Beaucoup de chrétiens affirment aujourd’hui vouloir quitter le pays en raison d’une crise économique atroce. Quelle espérance ?
Mon premier élément d’espérance vient de l’histoire nationale des chrétiens du Liban : il suffit d’avoir mis un jour les pieds dans la vallée sainte, ou prêtres et patriarches se sont protégés pendant des centaines d’années des assauts de certaines tribus musulmanes qui avaient pour ambition de faire disparaître cette îlot de chrétienté, pour comprendre. Je crois que les Libanais puiseront les forces nécessaires au maintien de leur présence dans la réactualisation de ce trésor de courage et de vertus.

Le deuxième signe d’espérance, c’est la mobilisation de beaucoup de jeunes libanais, quelles que soit leurs confessions, qui arrivaient souvent du reste du pays pour prêter main forte aux victimes de l’explosion du port de Beyrouth. Je crois que c’est par le souci de cette génération qui s’engage, et qui n’attend aucune consigne pour rebâtir ce qui doit l’être, que la société libanaise peut trouver la force de redonner à son pays la place qu’il tient de tout temps dans le Proche Orient.

SOS Chrétiens d’Orient insiste tout particulièrement sur son rôle de soutien à ces initiatives locales proposées par des Libanais et pour des Libanais. L’association se méfie en revanche de toute ingérence qui amènerait immanquablement à une déflagration des intérêts rivaux des parrains communautaires, qui abîment le Liban en avivant les dissensions. A chaque fois que cela est possible, nos volontaires travaillent main dans la main avec des Libanais afin que ces derniers, par le partage de leurs principes et de leurs mœurs, les guident vers la réponse la plus adaptée possible.

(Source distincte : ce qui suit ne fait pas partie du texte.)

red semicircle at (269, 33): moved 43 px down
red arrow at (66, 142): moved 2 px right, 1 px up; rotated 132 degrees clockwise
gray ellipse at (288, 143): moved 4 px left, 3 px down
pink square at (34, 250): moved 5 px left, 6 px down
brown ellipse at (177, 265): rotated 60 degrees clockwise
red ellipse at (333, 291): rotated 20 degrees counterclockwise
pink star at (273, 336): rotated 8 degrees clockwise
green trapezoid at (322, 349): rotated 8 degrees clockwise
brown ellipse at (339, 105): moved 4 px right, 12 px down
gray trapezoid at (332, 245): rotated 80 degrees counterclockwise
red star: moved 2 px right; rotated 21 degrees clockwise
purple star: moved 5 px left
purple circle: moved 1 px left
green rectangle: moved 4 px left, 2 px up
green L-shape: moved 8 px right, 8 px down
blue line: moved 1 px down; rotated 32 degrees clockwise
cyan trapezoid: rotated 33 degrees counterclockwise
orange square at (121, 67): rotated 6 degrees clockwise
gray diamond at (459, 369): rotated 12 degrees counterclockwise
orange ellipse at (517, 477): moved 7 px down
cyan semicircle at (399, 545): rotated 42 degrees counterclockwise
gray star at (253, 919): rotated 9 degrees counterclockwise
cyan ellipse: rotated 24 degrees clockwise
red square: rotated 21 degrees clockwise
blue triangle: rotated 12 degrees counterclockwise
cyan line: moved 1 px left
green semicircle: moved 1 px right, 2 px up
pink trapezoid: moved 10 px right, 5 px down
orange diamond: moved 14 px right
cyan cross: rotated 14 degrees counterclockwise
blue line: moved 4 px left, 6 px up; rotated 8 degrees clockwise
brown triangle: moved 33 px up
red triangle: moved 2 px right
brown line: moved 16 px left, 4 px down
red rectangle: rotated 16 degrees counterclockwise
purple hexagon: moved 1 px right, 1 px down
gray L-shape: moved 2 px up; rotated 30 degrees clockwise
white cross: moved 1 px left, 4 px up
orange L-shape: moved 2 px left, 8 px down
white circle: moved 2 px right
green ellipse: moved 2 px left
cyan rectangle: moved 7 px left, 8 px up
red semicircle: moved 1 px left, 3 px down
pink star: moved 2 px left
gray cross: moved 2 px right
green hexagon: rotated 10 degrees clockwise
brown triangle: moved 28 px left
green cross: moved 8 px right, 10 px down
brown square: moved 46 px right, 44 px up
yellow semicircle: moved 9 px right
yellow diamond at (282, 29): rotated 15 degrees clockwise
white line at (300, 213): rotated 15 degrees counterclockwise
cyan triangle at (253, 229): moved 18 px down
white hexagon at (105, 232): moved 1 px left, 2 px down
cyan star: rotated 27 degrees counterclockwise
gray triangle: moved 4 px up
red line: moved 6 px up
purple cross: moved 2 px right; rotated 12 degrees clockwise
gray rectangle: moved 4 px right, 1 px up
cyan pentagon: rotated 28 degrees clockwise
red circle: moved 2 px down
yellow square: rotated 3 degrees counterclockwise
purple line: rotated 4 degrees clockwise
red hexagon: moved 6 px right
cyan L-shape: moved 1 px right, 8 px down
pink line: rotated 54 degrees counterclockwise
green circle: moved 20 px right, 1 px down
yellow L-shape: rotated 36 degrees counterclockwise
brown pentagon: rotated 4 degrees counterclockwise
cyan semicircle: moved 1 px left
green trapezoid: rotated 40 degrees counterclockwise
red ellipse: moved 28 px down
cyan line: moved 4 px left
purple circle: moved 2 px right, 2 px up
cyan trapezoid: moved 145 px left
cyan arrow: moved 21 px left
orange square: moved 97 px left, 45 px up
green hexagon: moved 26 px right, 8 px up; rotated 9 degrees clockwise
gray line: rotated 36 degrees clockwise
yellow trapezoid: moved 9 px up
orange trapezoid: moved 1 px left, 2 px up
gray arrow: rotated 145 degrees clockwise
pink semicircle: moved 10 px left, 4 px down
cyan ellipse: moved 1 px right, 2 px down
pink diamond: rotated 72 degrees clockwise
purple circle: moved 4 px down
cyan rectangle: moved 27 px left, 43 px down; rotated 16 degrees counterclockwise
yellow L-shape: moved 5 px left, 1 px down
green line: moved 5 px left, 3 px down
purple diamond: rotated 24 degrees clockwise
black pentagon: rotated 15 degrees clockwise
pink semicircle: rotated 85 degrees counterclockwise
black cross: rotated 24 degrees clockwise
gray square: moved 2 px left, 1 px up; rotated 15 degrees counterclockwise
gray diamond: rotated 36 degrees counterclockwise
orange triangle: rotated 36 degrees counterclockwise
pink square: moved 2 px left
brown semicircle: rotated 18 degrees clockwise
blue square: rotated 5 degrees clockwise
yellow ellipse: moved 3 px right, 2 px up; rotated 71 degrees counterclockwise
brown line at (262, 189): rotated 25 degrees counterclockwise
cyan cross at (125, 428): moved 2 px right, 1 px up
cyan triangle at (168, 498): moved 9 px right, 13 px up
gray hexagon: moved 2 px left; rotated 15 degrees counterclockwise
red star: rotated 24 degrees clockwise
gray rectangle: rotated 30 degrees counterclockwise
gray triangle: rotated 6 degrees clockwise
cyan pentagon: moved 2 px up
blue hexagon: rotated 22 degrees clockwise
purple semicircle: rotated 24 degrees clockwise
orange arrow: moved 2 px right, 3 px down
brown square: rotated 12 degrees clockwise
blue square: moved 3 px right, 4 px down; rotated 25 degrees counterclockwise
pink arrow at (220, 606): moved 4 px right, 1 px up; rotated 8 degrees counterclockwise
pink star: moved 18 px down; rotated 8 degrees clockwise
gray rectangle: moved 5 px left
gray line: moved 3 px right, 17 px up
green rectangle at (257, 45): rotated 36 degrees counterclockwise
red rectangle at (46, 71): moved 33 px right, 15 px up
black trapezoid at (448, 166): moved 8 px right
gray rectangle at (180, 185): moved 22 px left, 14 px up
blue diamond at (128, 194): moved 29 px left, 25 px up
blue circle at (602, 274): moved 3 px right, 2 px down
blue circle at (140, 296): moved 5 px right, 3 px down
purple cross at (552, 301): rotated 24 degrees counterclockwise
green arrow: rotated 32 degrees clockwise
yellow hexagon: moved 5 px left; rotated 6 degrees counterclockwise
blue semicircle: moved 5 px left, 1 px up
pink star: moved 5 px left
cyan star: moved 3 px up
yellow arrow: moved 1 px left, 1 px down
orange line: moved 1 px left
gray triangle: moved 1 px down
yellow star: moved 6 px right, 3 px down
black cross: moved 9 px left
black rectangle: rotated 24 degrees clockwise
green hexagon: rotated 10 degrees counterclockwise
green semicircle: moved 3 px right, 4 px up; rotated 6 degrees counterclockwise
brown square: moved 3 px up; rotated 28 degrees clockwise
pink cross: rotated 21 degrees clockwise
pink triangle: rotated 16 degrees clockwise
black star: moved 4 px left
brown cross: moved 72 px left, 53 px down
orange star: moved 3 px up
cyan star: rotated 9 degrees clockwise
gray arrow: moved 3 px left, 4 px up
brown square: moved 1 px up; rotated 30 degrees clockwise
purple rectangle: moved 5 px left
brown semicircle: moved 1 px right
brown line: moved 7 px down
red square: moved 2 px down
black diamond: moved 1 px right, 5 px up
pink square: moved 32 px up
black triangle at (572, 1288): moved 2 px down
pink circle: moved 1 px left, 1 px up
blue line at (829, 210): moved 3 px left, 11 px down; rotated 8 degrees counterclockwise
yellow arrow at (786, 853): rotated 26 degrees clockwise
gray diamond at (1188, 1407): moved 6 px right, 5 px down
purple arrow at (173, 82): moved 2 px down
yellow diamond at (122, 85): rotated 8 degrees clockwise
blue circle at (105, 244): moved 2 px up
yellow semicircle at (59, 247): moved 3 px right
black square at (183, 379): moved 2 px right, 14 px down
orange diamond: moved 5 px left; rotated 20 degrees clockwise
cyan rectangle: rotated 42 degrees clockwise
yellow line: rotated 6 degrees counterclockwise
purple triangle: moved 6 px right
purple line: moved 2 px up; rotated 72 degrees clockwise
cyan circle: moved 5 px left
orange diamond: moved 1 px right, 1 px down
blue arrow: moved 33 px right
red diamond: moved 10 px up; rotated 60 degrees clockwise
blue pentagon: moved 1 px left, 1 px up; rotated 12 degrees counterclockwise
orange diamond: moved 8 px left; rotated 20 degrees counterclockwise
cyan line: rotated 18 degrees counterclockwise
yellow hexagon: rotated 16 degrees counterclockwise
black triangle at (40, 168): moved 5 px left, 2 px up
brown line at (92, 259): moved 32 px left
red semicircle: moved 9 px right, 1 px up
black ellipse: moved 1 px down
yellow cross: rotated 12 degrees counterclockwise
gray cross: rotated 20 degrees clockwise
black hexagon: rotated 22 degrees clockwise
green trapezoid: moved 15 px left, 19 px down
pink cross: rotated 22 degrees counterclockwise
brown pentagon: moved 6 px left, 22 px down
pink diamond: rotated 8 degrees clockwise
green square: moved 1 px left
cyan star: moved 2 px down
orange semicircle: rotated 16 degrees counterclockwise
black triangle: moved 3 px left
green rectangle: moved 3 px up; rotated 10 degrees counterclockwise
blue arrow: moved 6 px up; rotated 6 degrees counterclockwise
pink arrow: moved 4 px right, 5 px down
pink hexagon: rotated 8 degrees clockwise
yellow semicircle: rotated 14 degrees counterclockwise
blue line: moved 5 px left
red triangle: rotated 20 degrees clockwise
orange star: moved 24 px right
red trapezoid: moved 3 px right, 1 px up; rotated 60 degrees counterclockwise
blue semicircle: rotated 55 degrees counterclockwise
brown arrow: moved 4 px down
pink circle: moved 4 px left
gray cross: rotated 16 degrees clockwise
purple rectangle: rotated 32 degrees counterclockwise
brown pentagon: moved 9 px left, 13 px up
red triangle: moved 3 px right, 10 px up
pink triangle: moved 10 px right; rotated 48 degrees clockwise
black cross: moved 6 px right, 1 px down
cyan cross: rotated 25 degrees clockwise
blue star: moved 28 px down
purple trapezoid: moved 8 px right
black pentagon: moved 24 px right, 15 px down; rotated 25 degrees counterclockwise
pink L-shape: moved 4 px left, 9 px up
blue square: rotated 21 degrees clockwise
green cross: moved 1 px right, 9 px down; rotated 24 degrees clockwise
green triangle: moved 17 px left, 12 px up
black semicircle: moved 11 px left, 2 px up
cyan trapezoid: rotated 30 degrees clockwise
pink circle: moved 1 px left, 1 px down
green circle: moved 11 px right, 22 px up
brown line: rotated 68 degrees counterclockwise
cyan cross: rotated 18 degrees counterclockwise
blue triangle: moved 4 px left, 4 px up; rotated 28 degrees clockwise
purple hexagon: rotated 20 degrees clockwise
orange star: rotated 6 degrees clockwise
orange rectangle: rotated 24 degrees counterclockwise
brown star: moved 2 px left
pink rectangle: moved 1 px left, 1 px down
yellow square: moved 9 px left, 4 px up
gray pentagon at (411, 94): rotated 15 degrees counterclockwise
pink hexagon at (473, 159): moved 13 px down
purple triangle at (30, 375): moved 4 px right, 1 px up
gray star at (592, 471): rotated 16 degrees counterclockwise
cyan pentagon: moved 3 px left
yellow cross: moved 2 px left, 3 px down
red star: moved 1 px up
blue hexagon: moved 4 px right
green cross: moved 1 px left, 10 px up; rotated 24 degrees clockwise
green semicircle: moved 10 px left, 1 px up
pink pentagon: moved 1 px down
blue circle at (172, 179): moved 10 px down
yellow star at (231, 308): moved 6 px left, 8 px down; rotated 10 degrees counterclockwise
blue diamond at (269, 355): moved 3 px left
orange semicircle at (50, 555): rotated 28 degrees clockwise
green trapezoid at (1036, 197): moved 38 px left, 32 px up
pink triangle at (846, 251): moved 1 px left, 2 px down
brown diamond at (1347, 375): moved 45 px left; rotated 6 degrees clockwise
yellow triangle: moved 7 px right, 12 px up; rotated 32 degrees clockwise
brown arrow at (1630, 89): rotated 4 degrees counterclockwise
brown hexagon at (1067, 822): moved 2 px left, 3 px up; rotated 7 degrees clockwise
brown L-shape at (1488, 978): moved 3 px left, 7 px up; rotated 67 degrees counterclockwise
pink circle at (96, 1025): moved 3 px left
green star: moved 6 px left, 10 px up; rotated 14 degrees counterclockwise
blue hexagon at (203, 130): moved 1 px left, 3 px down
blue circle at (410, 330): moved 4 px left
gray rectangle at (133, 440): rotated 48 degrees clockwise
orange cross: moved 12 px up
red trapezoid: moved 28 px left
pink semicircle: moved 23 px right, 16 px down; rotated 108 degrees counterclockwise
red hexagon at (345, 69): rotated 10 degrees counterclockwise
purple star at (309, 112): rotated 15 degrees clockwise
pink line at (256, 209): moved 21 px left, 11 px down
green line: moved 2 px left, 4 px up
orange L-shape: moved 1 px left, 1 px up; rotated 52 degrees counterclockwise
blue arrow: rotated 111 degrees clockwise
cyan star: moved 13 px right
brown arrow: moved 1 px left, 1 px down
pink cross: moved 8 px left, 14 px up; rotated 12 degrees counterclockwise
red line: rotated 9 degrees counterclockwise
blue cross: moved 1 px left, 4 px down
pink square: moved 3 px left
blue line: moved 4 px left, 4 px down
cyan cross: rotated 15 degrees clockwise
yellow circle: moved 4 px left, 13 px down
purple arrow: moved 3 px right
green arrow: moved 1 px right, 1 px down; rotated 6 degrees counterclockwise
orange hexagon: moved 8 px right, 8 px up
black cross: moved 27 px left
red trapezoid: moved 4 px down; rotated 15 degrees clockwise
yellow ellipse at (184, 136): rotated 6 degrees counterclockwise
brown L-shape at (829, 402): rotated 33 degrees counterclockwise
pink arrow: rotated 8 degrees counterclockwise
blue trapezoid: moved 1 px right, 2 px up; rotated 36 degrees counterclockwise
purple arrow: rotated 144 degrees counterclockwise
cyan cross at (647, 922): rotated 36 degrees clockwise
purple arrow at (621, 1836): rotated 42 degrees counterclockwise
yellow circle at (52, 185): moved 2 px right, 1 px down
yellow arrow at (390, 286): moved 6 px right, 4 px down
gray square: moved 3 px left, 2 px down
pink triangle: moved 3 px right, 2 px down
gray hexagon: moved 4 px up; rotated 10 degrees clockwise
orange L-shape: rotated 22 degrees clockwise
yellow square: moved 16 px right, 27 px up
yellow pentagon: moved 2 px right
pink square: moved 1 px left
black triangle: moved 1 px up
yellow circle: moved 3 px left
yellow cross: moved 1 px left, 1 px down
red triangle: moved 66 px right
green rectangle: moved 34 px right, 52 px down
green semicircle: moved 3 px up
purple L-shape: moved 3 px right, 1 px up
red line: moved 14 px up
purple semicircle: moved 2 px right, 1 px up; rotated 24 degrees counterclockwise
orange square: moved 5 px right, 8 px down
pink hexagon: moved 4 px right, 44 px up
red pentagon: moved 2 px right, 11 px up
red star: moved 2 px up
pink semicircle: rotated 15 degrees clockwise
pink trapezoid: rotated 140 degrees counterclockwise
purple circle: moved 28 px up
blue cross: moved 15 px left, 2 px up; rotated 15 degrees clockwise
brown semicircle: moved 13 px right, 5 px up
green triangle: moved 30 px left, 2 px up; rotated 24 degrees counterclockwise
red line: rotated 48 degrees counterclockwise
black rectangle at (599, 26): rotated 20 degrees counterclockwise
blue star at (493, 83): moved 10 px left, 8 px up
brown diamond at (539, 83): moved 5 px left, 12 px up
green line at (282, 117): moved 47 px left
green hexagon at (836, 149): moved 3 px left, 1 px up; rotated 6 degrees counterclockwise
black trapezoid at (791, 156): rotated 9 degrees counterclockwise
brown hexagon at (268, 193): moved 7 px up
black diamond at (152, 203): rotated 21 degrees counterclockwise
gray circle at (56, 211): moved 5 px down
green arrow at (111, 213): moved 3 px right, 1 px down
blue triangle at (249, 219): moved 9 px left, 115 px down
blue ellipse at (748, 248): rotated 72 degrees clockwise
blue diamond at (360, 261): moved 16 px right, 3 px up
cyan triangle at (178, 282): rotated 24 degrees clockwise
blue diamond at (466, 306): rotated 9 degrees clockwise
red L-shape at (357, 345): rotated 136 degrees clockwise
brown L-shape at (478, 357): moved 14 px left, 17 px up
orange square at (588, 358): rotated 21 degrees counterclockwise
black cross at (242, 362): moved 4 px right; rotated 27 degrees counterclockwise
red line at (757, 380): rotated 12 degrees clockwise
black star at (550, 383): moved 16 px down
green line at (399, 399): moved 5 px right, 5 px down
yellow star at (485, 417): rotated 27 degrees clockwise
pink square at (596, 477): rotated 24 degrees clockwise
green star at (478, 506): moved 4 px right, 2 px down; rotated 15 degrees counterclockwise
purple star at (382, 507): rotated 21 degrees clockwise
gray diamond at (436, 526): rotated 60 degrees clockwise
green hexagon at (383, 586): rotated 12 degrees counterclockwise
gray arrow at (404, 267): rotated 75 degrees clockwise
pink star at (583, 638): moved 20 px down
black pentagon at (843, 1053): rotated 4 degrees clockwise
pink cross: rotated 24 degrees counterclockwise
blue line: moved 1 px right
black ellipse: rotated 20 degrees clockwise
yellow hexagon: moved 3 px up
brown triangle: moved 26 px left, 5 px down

La France vous semble-t-elle avoir un rôle particulier à jouer ?
Il est évident que la France a tout son rôle à jouer dans ce pays. Il y a une vaste différence entre une amitié millénaire et l’ingérence. Quand j’entends l’ancienne puissance occupante turque attaquer le Président Emmanuel Macron pour sa visite au Liban, je comprends au moins partiellement l’émotion suscitée dans le pays par la visite du Président français. Il faut raison garder, même les critiques les plus acerbes du président en France comprendront aisément que les chrétiens du Liban tournent leurs regards vers Paris plutôt que vers Ankara. A nous de leur montrer que nous les aiderons en vérité et dans le respect de leur dignité, à la notable différence de ceux qui, d’une manière ou d’une autre, rêvent de briser l’exception libanaise.